As the chemotherapy drugs invade the cells, the ABC transporters pump them out, reducing the effectiveness of the treatment and giving the cells time to form resistance.
“It’s like a cancer cell is a small boat, and you want to just sink the boat. You attack it with drugs, like chemotherapy, that poke a hole in the boat. Then the water starts coming in, and there are these pumps that pump the water. That’s exactly what ABC transporters do. They pump the water out and keep the boat afloat.” – Angelo D’Alessandro, PhD, on a mechanism that contributes to chemotherapy resistance
Studies aimed at inhibiting the pumping action have shown little success – until now.
In their study, Rincon and D’Alessandro, an associate professor in the Department of Biochemistry and Molecular Genetics, focused in on what fuels the pumps, or ABC transporters. They then found a way to apply the brake.
Zeroing in on the cell powerhouse: mitochondria
“For almost a century, we believed that cancer cells used a glycolysis pathway to generate energy (adenosine triphosphate, or ATP),” Rincon said of when glucose is converted to lactate for energy. “They do use this to grow.”
But in recent years, scientists have realized that mitochondria, the powerhouse that generates energy in most of the body’s cells, does play a role in cancer cell metabolism.
“What we found in this study is that these ABC transporters – like pumps for a well – use a lot of energy,” Rincon said. “It’s not like your microwave. You need a lot of energy to pull the water out from the ground.”
So, like adding a generator to a house well pump for more power, chemoresistant cancer cells turn to mitochondria, boosting their ability to produce ATP and fueling the ABC transporters’ efflux of drugs that leads to treatment failure.
“Now, we say it’s not whether the transporter is there; it’s whether you have the energy coming from mitochondria for these transporters to work.”
Their next question was how to stop the energy flow. The researchers turned to a molecule called methylation-controlled J protein, or MCJ.
Linking lack of MCJ molecule to mitochondria power boost
Past studies, including some of Rincon’s, connected MCJ with chemoresistance and poorer outcomes for breast cancer patients.
“We did the studies in animal models, and we found that when the mice lost this molecule, MCJ, they became resistant to chemotherapy.
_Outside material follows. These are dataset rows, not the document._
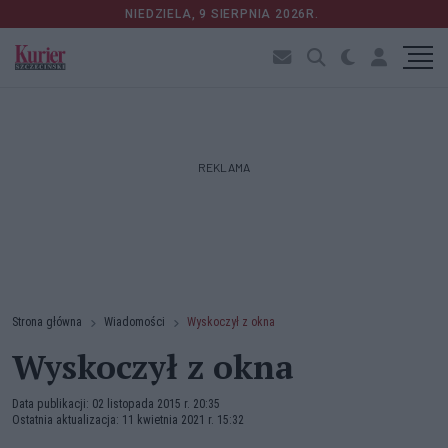
NIEDZIELA, 9 SIERPNIA 2026R.
REKLAMA
Strona główna
Wiadomości
Wyskoczył z okna
Wyskoczył z okna
Data publikacji: 02 listopada 2015 r. 20:35
Ostatnia aktualizacja: 11 kwietnia 2021 r. 15:32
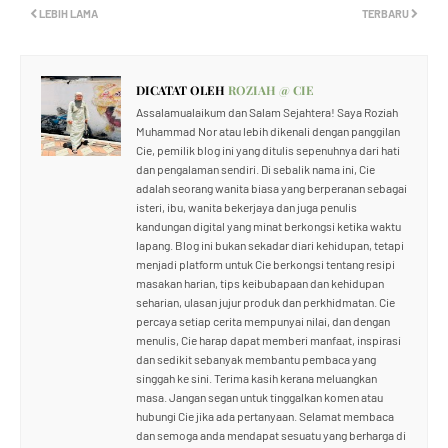
LEBIH LAMA
TERBARU
DICATAT OLEH
ROZIAH @ CIE
Assalamualaikum dan Salam Sejahtera! Saya Roziah
Muhammad Nor atau lebih dikenali dengan panggilan
Cie, pemilik blog ini yang ditulis sepenuhnya dari hati
dan pengalaman sendiri. Di sebalik nama ini, Cie
adalah seorang wanita biasa yang berperanan sebagai
isteri, ibu, wanita bekerjaya dan juga penulis
kandungan digital yang minat berkongsi ketika waktu
lapang. Blog ini bukan sekadar diari kehidupan, tetapi
menjadi platform untuk Cie berkongsi tentang resipi
masakan harian, tips keibubapaan dan kehidupan
seharian, ulasan jujur produk dan perkhidmatan. Cie
percaya setiap cerita mempunyai nilai, dan dengan
menulis, Cie harap dapat memberi manfaat, inspirasi
dan sedikit sebanyak membantu pembaca yang
singgah ke sini. Terima kasih kerana meluangkan
masa. Jangan segan untuk tinggalkan komen atau
hubungi Cie jika ada pertanyaan. Selamat membaca
dan semoga anda mendapat sesuatu yang berharga di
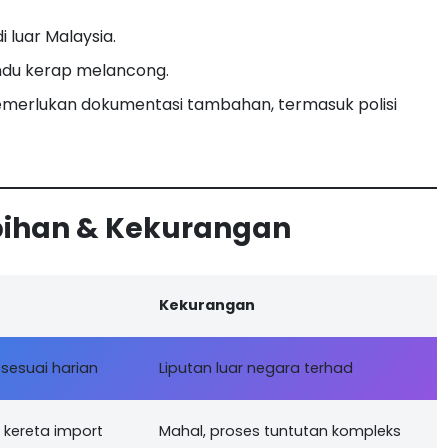
 luar Malaysia.
ndu kerap melancong.
emerlukan dokumentasi tambahan, termasuk polisi
bihan & Kekurangan
Kekurangan
 sesuai harian
Liputan luar negara terhad
i kereta import
Mahal, proses tuntutan kompleks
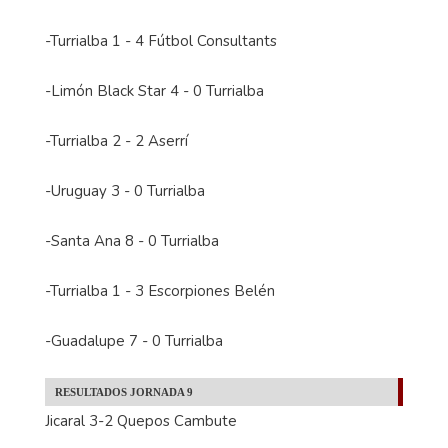
-Turrialba 1 - 4 Fútbol Consultants
-Limón Black Star 4 - 0 Turrialba
-Turrialba 2 - 2 Aserrí
-Uruguay 3 - 0 Turrialba
-Santa Ana 8 - 0 Turrialba
-Turrialba 1 - 3 Escorpiones Belén
-Guadalupe 7 - 0 Turrialba
RESULTADOS JORNADA 9
Jicaral 3-2 Quepos Cambute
It doesn’t really affect cancer growth, just the response to chemotherapy.”
“We also published a study showing in human patients that loss of MCJ in breast cancer is clearly a marker for chemoresistance.”
“It turns out that MCJ is an inhibitor, or a brake, for mitochondria metabolism – kind of like nature’s way of saving energy.” – Mercedes Rincon, PhD
In this study, Rincon and D’Alessandro showed that increased mitochondrial respiration in chemoresistant cancer cells is due to the lack of MCJ.
“It turns out that MCJ is an inhibitor, or a brake, for mitochondria metabolism – kind of like nature’s way of saving energy,” Rincon said.
Also in this study, the researchers developed MCJ mimetics, giving that brake to cells where it is absent. And it worked.
“When you give these therapeutic mimetics with chemotherapy, they inhibit the mitochondria, and the drug goes into the cancer cells, and the cells die,” Rincon said.
The studies were done both in vitro and in vivo with mice and human cells.
“Administering these MCJ mimetics in combination with standard chemotherapeutic drugs could become an alternative treatment strategy for many types of cancer,” Rincon said. “And, by evading chemoresistance, it could lead to much better outcomes.”